GitHub - unified-force/UniFP: CoRL2025 UniFP: Learning a Unified Policy for Position and Force Control in Legged Loco-Manipulation (original) (raw)

Overview

This project implements a reinforcement learning-based whole body control framework for B2Z1 robots, supporting unified policy learning for both position and force control.

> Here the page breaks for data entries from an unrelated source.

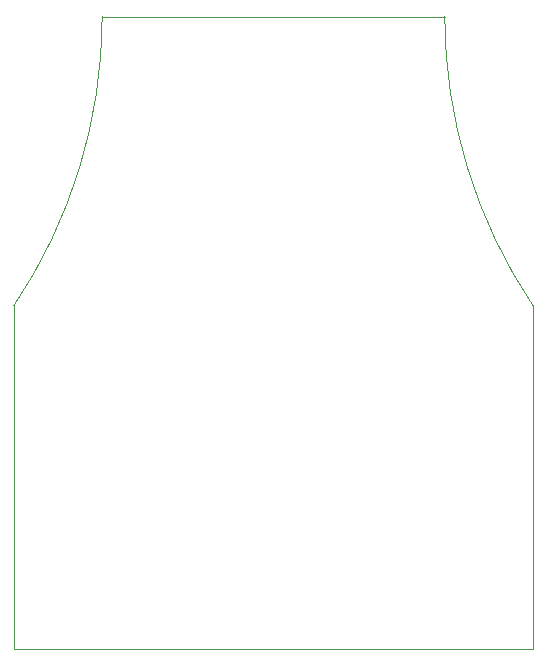
<source format=gbr>
%TF.GenerationSoftware,KiCad,Pcbnew,(6.0.4)*%
%TF.CreationDate,2022-11-15T21:42:47+00:00*%
%TF.ProjectId,pcb_host,7063625f-686f-4737-942e-6b696361645f,rev?*%
%TF.SameCoordinates,Original*%
%TF.FileFunction,Profile,NP*%
%FSLAX46Y46*%
G04 Gerber Fmt 4.6, Leading zero omitted, Abs format (unit mm)*
G04 Created by KiCad (PCBNEW (6.0.4)) date 2022-11-15 21:42:47*
%MOMM*%
%LPD*%
G01*
G04 APERTURE LIST*
%TA.AperFunction,Profile*%
%ADD10C,0.100000*%
%TD*%
G04 APERTURE END LIST*
D10*
X84000000Y-97500000D02*
G75*
G03*
X91500000Y-73000000I-36417980J24546320D01*
G01*
X120499981Y-73000000D02*
G75*
G03*
X128000000Y-97500000I44015819J76300D01*
G01*
X91500000Y-73000000D02*
X120500000Y-73000000D01*
X84000000Y-126500000D02*
X84000000Y-97500000D01*
X128000000Y-97500000D02*
X128000000Y-126500000D01*
X84000000Y-126500000D02*
X128000000Y-126500000D01*
M02*

</source>
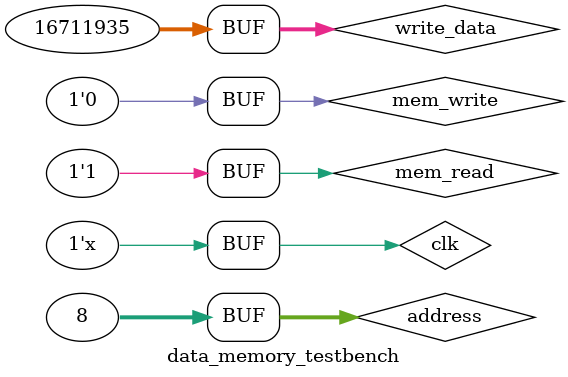
<source format=v>

module data_memory(read_data, address, write_data, mem_write, mem_read, clk);

output reg [31:0] read_data;

input wire [31:0] address; //address of byte (not word)
input wire [31:0] write_data;
input wire mem_write;
input wire mem_read;
input wire clk;

//memory size in words (word is 4 bytes)
parameter mem_size = 256;
reg [7:0] memory [0:mem_size*4-1];

always @(posedge clk) begin
//read or write in a cycle, but not both
if(mem_read)
	read_data = {memory[address], memory[address+1], memory[address+2], memory[address+3]};
else if(mem_write)
	{memory[address], memory[address+1], memory[address+2], memory[address+3]} = write_data;
end //always

endmodule



module data_memory_testbench;

wire [31:0] read_data;
reg [31:0] address;
reg [31:0] write_data;
reg mem_write, mem_read, clk;

data_memory DUT(read_data, address, write_data, mem_write, mem_read, clk);

always #1 clk=~clk;

initial begin

$monitor("address: %d (%b)\nmem_read: %b\nread_data: %d (%b)\nmem_write: %b\nwrite_data: %d (%b)\n",
		address, address, mem_read, read_data, read_data, mem_write, write_data, write_data);

#20
clk = 0;
address = 4;
mem_write = 0;
mem_read = 0;
write_data = 32'b0000_0000_1111_1111_0000_0000_1111_1111;

#10
mem_write = 1;

#10
mem_write = 0;
mem_read = 1;

#10
address = 8;
end //initial

endmodule




</source>
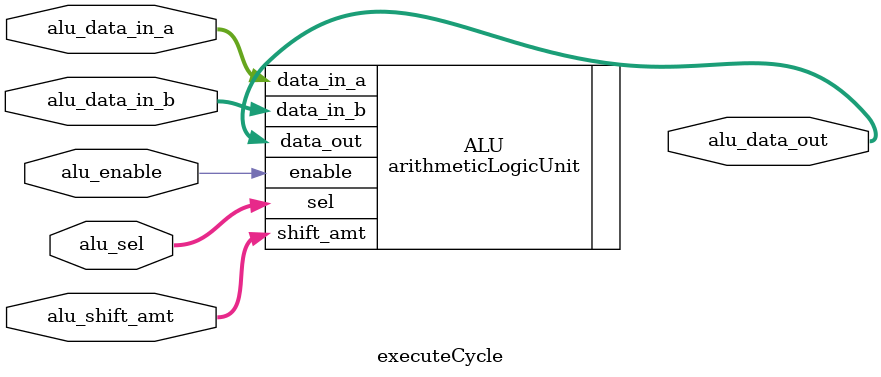
<source format=sv>
module executeCycle #(
    parameter SEL_SIZE = 4,
    parameter SHIFT_SIZE = 5,
    parameter XLEN = 32)
(
    input alu_enable,
    input  [SEL_SIZE - 1:0]  alu_sel,
    input  [SHIFT_SIZE - 1:0]  alu_shift_amt,
    input  [XLEN - 1:0] alu_data_in_a,
    input  [XLEN - 1:0] alu_data_in_b,
    output logic [XLEN - 1:0] alu_data_out
);
    
    arithmeticLogicUnit ALU (
        .enable(alu_enable),
        .sel(alu_sel),
        .shift_amt(alu_shift_amt),
        .data_in_a(alu_data_in_a),
        .data_in_b(alu_data_in_b),
        .data_out(alu_data_out)
    );


endmodule
</source>
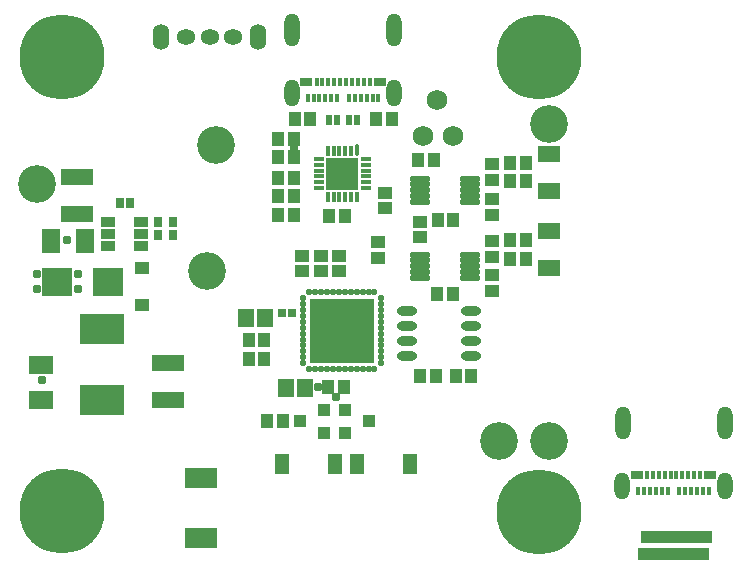
<source format=gbr>
%FSTAX23Y23*%
%MOIN*%
%SFA1B1*%

%IPPOS*%
%AMD82*
4,1,8,0.027600,0.009500,-0.027600,0.009500,-0.032900,0.004100,-0.032900,-0.004100,-0.027600,-0.009500,0.027600,-0.009500,0.032900,-0.004100,0.032900,0.004100,0.027600,0.009500,0.0*
1,1,0.010756,0.027600,0.004100*
1,1,0.010756,-0.027600,0.004100*
1,1,0.010756,-0.027600,-0.004100*
1,1,0.010756,0.027600,-0.004100*
%
%AMD91*
4,1,8,-0.008900,0.007100,-0.008900,-0.007100,-0.005200,-0.010900,0.005200,-0.010900,0.008900,-0.007100,0.008900,0.007100,0.005200,0.010900,-0.005200,0.010900,-0.008900,0.007100,0.0*
1,1,0.007444,-0.005200,0.007100*
1,1,0.007444,-0.005200,-0.007100*
1,1,0.007444,0.005200,-0.007100*
1,1,0.007444,0.005200,0.007100*
%
%AMD92*
4,1,8,0.007100,0.008900,-0.007100,0.008900,-0.010900,0.005200,-0.010900,-0.005200,-0.007100,-0.008900,0.007100,-0.008900,0.010900,-0.005200,0.010900,0.005200,0.007100,0.008900,0.0*
1,1,0.007444,0.007100,0.005200*
1,1,0.007444,-0.007100,0.005200*
1,1,0.007444,-0.007100,-0.005200*
1,1,0.007444,0.007100,-0.005200*
%
%AMD93*
4,1,8,0.007100,-0.015800,0.007100,0.015800,0.004800,0.018100,-0.004800,0.018100,-0.007100,0.015800,-0.007100,-0.015800,-0.004800,-0.018100,0.004800,-0.018100,0.007100,-0.015800,0.0*
1,1,0.004716,0.004800,-0.015800*
1,1,0.004716,0.004800,0.015800*
1,1,0.004716,-0.004800,0.015800*
1,1,0.004716,-0.004800,-0.015800*
%
%AMD94*
4,1,8,0.007100,-0.016200,0.007100,0.016200,0.004800,0.018500,-0.004800,0.018500,-0.007100,0.016200,-0.007100,-0.016200,-0.004800,-0.018500,0.004800,-0.018500,0.007100,-0.016200,0.0*
1,1,0.004716,0.004800,-0.016200*
1,1,0.004716,0.004800,0.016200*
1,1,0.004716,-0.004800,0.016200*
1,1,0.004716,-0.004800,-0.016200*
%
%AMD95*
4,1,8,0.015800,0.007100,-0.015800,0.007100,-0.018100,0.004800,-0.018100,-0.004800,-0.015800,-0.007100,0.015800,-0.007100,0.018100,-0.004800,0.018100,0.004800,0.015800,0.007100,0.0*
1,1,0.004716,0.015800,0.004800*
1,1,0.004716,-0.015800,0.004800*
1,1,0.004716,-0.015800,-0.004800*
1,1,0.004716,0.015800,-0.004800*
%
%ADD64C,0.068000*%
%ADD65C,0.283591*%
%ADD66O,0.051307X0.090677*%
%ADD67O,0.051307X0.110362*%
%ADD68O,0.055240X0.086740*%
%ADD69O,0.063118X0.051307*%
%ADD70C,0.126110*%
%ADD80R,0.049339X0.070992*%
%ADD81R,0.019811X0.039496*%
G04~CAMADD=82~8~0.0~0.0~658.7~190.2~53.8~0.0~15~0.0~0.0~0.0~0.0~0~0.0~0.0~0.0~0.0~0~0.0~0.0~0.0~0.0~658.7~190.2*
%ADD82D82*%
%ADD83R,0.041465X0.045402*%
%ADD84R,0.074929X0.053276*%
%ADD85R,0.047370X0.043433*%
%ADD86R,0.015811X0.031559*%
%ADD87R,0.043370X0.031559*%
%ADD88R,0.027685X0.031622*%
%ADD89R,0.055181X0.059118*%
%ADD90R,0.216598X0.216598*%
G04~CAMADD=91~8~0.0~0.0~217.2~177.8~37.2~0.0~15~0.0~0.0~0.0~0.0~0~0.0~0.0~0.0~0.0~0~0.0~0.0~0.0~90.0~178.0~218.0*
%ADD91D91*%
G04~CAMADD=92~8~0.0~0.0~217.2~177.8~37.2~0.0~15~0.0~0.0~0.0~0.0~0~0.0~0.0~0.0~0.0~0~0.0~0.0~0.0~0.0~217.2~177.8*
%ADD92D92*%
G04~CAMADD=93~8~0.0~0.0~362.8~142.4~23.6~0.0~15~0.0~0.0~0.0~0.0~0~0.0~0.0~0.0~0.0~0~0.0~0.0~0.0~270.0~142.0~362.0*
%ADD93D93*%
G04~CAMADD=94~8~0.0~0.0~370.7~142.4~23.6~0.0~15~0.0~0.0~0.0~0.0~0~0.0~0.0~0.0~0.0~0~0.0~0.0~0.0~270.0~142.0~370.0*
%ADD94D94*%
G04~CAMADD=95~8~0.0~0.0~362.8~142.4~23.6~0.0~15~0.0~0.0~0.0~0.0~0~0.0~0.0~0.0~0.0~0~0.0~0.0~0.0~0.0~362.8~142.4*
%ADD95D95*%
%ADD96R,0.110299X0.110299*%
%ADD97R,0.145795X0.100520*%
%ADD98R,0.043433X0.047370*%
%ADD99R,0.106425X0.053276*%
%ADD100R,0.104457X0.092646*%
%ADD101R,0.078866X0.059181*%
%ADD102R,0.045402X0.033591*%
%ADD103R,0.031622X0.033197*%
%ADD104R,0.031622X0.037528*%
%ADD105R,0.059181X0.078866*%
%ADD106R,0.045402X0.043433*%
%ADD107R,0.045402X0.041465*%
%ADD108R,0.110362X0.067055*%
%ADD109R,0.043433X0.039496*%
%ADD110O,0.067055X0.031622*%
%ADD111R,0.023748X0.035559*%
%ADD112C,0.031000*%
%ADD113C,0.024000*%
%LNpcb_power_measurement_soldermask_top-1*%
%LPD*%
G54D64*
X03662Y0313D03*
X03762D03*
X0371Y0325D03*
G54D65*
X02461Y0188D03*
X04049Y01875D03*
Y03393D03*
X02461D03*
G54D66*
X04328Y01962D03*
X04669D03*
X03567Y03272D03*
X03227D03*
G54D67*
X04329Y02173D03*
X04669D03*
X03568Y03482D03*
X03228D03*
G54D68*
X02791Y03459D03*
X03114D03*
G54D69*
X03031Y03459D03*
X02874D03*
X02952D03*
G54D70*
X02975Y031D03*
X03918Y02111D03*
X02945Y02677D03*
X02376Y02969D03*
X04085Y02111D03*
Y03169D03*
G54D80*
X03369Y02034D03*
X03194D03*
X03619Y02035D03*
X03444D03*
G54D81*
X04607Y01734D03*
X04587D03*
X04568D03*
X04548D03*
X04528D03*
X04509D03*
X04489D03*
X04469D03*
X0445D03*
X0443D03*
X0441D03*
X0439D03*
X044Y01793D03*
X0442D03*
X0444D03*
X04459D03*
X04479D03*
X04499D03*
X04518D03*
X04538D03*
X04558D03*
X04577D03*
X04597D03*
X04617D03*
G54D82*
X03652Y02733D03*
Y02714D03*
Y02694D03*
Y02674D03*
Y02654D03*
X03821D03*
Y02674D03*
Y02694D03*
Y02714D03*
Y02733D03*
X03652Y02986D03*
Y02967D03*
Y02947D03*
Y02927D03*
Y02908D03*
X03821D03*
Y02927D03*
Y02947D03*
Y02967D03*
Y02986D03*
G54D83*
X03699Y03049D03*
X03648D03*
X03711Y02603D03*
X03762D03*
X04006Y02977D03*
X03955D03*
X04006Y02782D03*
X03955D03*
X04006Y02719D03*
X03955D03*
X03763Y02847D03*
X03712D03*
X04006Y0304D03*
X03955D03*
X03145Y02179D03*
X03196D03*
X03773Y02328D03*
X03824D03*
X03181Y02927D03*
X03232D03*
Y02864D03*
X03181D03*
X03232Y0299D03*
X03181D03*
X03507Y03185D03*
X03559D03*
X03236D03*
X03287D03*
G54D84*
X04085Y02687D03*
Y02812D03*
Y02945D03*
Y03069D03*
G54D85*
X03895Y02665D03*
Y02611D03*
Y02864D03*
Y02917D03*
Y02981D03*
Y03034D03*
Y02777D03*
Y02724D03*
X03513Y02776D03*
Y02723D03*
X03385Y0273D03*
Y02677D03*
X03322Y0273D03*
Y02677D03*
X03259D03*
Y0273D03*
G54D86*
X04597Y01946D03*
X04577D03*
X04558D03*
X04538D03*
X04518D03*
X04617D03*
X04459D03*
X04439D03*
X0442D03*
X044D03*
X0438D03*
X04479D03*
X0441Y01998D03*
X0443D03*
X04449D03*
X04469D03*
X04489D03*
X04528D03*
X04548D03*
X04567D03*
X04587D03*
X04508D03*
X03407Y03307D03*
X03486D03*
X03466D03*
X03446D03*
X03427D03*
X03387D03*
X03368D03*
X03348D03*
X03328D03*
X03309D03*
X03377Y03255D03*
X03279D03*
X03299D03*
X03318D03*
X03338D03*
X03358D03*
X03515D03*
X03417D03*
X03437D03*
X03456D03*
X03476D03*
X03496D03*
G54D87*
X04376Y01998D03*
X04621Y01998D03*
X03519Y03307D03*
X03275Y03307D03*
G54D88*
X03227Y02539D03*
X03192D03*
G54D89*
X03269Y0229D03*
X03206D03*
X03073Y02522D03*
X03136D03*
G54D90*
X03393Y0248D03*
G54D91*
X03285Y02608D03*
X03305D03*
X03324D03*
X03344D03*
X03364D03*
X03383D03*
X03403D03*
X03423D03*
X03442D03*
X03462D03*
X03482D03*
X03501D03*
Y02351D03*
X03482D03*
X03462D03*
X03442D03*
X03423D03*
X03403D03*
X03383D03*
X03364D03*
X03344D03*
X03324D03*
X03305D03*
X03285D03*
G54D92*
X03522Y02588D03*
Y02568D03*
Y02549D03*
Y02529D03*
Y02509D03*
Y0249D03*
Y0247D03*
Y0245D03*
Y02431D03*
Y02411D03*
Y02391D03*
Y02372D03*
X03265D03*
Y02391D03*
Y02411D03*
Y02431D03*
Y0245D03*
Y0247D03*
Y0249D03*
Y02509D03*
Y02529D03*
Y02549D03*
Y02568D03*
Y02588D03*
G54D93*
X03405Y0308D03*
X03425D03*
X03385D03*
X03366D03*
X03346D03*
X03385Y02926D03*
X03366D03*
X03346D03*
X03405D03*
X03425D03*
X03444D03*
G54D94*
X03444Y03081D03*
G54D95*
X03318Y03013D03*
Y03033D03*
Y03053D03*
Y02994D03*
Y02974D03*
Y02954D03*
X03472Y02994D03*
Y02974D03*
Y02954D03*
Y03013D03*
Y03033D03*
Y03053D03*
G54D96*
X03395Y03003D03*
G54D97*
X02594Y02485D03*
Y02249D03*
G54D98*
X03347Y02293D03*
X034D03*
X03655Y02328D03*
X03708D03*
X03082Y02384D03*
X03135D03*
X03082Y0245D03*
X03135D03*
X03404Y02862D03*
X03351D03*
X03233Y03057D03*
X0318D03*
Y0312D03*
X03233D03*
G54D99*
X02815Y02373D03*
Y02249D03*
X02511Y02868D03*
Y02992D03*
G54D100*
X02445Y02643D03*
X02615D03*
G54D101*
X0239Y0225D03*
Y02364D03*
G54D102*
X02615Y02763D03*
Y02803D03*
Y02842D03*
X02723D03*
Y02803D03*
Y02763D03*
G54D103*
X02687Y02905D03*
X02652D03*
G54D104*
X0283Y02842D03*
Y02797D03*
X02781D03*
Y02842D03*
G54D105*
X02423Y0278D03*
X02537D03*
G54D106*
X02727Y02564D03*
Y02688D03*
G54D107*
X03652Y02791D03*
Y02842D03*
X03537Y02889D03*
Y0294D03*
G54D108*
X02924Y0199D03*
Y01789D03*
G54D109*
X03253Y02178D03*
X03332Y02215D03*
Y0214D03*
X03482Y02178D03*
X03403Y0214D03*
Y02215D03*
G54D110*
X03823Y02396D03*
Y02446D03*
Y02496D03*
Y02546D03*
X03611Y02396D03*
Y02446D03*
Y02496D03*
Y02546D03*
G54D111*
X03444Y03183D03*
X03417D03*
X0335D03*
X03377D03*
G54D112*
X03232Y03089D03*
X02514Y02617D03*
Y02667D03*
X02376Y02619D03*
Y02667D03*
X02477Y02782D03*
X02392Y02316D03*
X03374Y02257D03*
X03313Y02291D03*
G54D113*
X03357Y02516D03*
X0343D03*
X0332D03*
X03319Y02443D03*
X03357D03*
X0343D03*
X03392D03*
X03466D03*
X0343Y02406D03*
Y02479D03*
X03357Y02556D03*
X0343Y02555D03*
X03466Y02516D03*
X03393D03*
X03357Y02479D03*
Y02406D03*
X0337Y03003D03*
X03395Y02978D03*
Y03028D03*
X0342Y03003D03*
X03395D03*
M02*
</source>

The framework uses Isaac Gym for simulation training and supports deployment from simulation to real robots.

Key Features:

Support for B2Z1 robot whole body control
Unified policy learning for position and force control
Reinforcement learning training based on PPO algorithm
Support for multiple robot configurations (B2Z1, G1, etc.)
Complete simulation-to-real deployment pipeline

TODO

Release UniFP training pipeline
Release sim2real with ROS2
Release sim2sim in MuJoCo
Release imitation learing data collection pipeline

Installation

System Requirements

Ubuntu 20.04/22.04
Python 3.8
CUDA 11.2+
Isaac Gym Preview 4 (requires NVIDIA developer account)

Installation Steps

Clone this project
git clone https://github.com/deathpoker/UniFP.git
cd UniFP
Set up the environment
conda create -n unifp python=3.8

isaacgym requires python <=3.8

conda activate unifp

Download the Isaac Gym binaries from https://developer.nvidia.com/isaac-gym

wget https://developer.nvidia.com/isaac-gym-preview-4
tar -xvzf isaac-gym-preview-4
cd isaacgym/python && pip install -e .
For libpython error:

Set LD_LIBRARY_PATH:
export LD_LIBRARY_PATH=</path/to/conda/envs/your_env/lib>:$LD_LIBRARY_PATH

Install Python dependencies

Install PyTorch

conda install pytorch==2.3.1 torchvision==0.18.1 torchaudio==2.3.1 pytorch-cuda=12.1 -c pytorch -c nvidia

Install other dependencies

pip install numpy matplotlib wandb

Usage

Policy Training

B2Z1 Position-Force Control Training

cd legged_gym/scripts python train_b2z1posforce.py --task=b2z1_pos_force --headless

Policy Evaluation and Testing

Run Trained Policies

B2Z1 position-force control testing

python play_b2z1posforce.py --task=b2z1_pos_force --load_run=

Parameter Configuration

Training Parameters

--task: Task name (b2z1_pos_force, b2z1_force_realrobot, h1, g1_humanoidgym, etc.)
--headless: Run in headless mode
--num_envs: Number of parallel environments
--max_iterations: Maximum training iterations

Environment Parameters

--flat_terrain: Use flat terrain
--physics_engine: Physics engine (physx)
--sim_device: Simulation device (cuda:0)

Core Components

Environment Configuration (legged_gym/envs/b2/b2z1_pos_force_config.py)
- Robot initial state configuration
- Reward function parameters
- Observation space definition
- Action space definition
Environment Implementation (legged_gym/envs/b2/legged_robot_b2z1_pos_force.py)
- Simulation environment logic
- Reward calculation
- Observation space construction
- Action execution
Training Algorithm (legged_gym/b2_gym_learn/ppo_cse_pf/)
- PPO algorithm implementation
- Policy network structure
- Value network structure
Task Registration (legged_gym/utils/task_registry_b2z1posforce.py)
- Task registration management
- Environment creation
- Trainer creation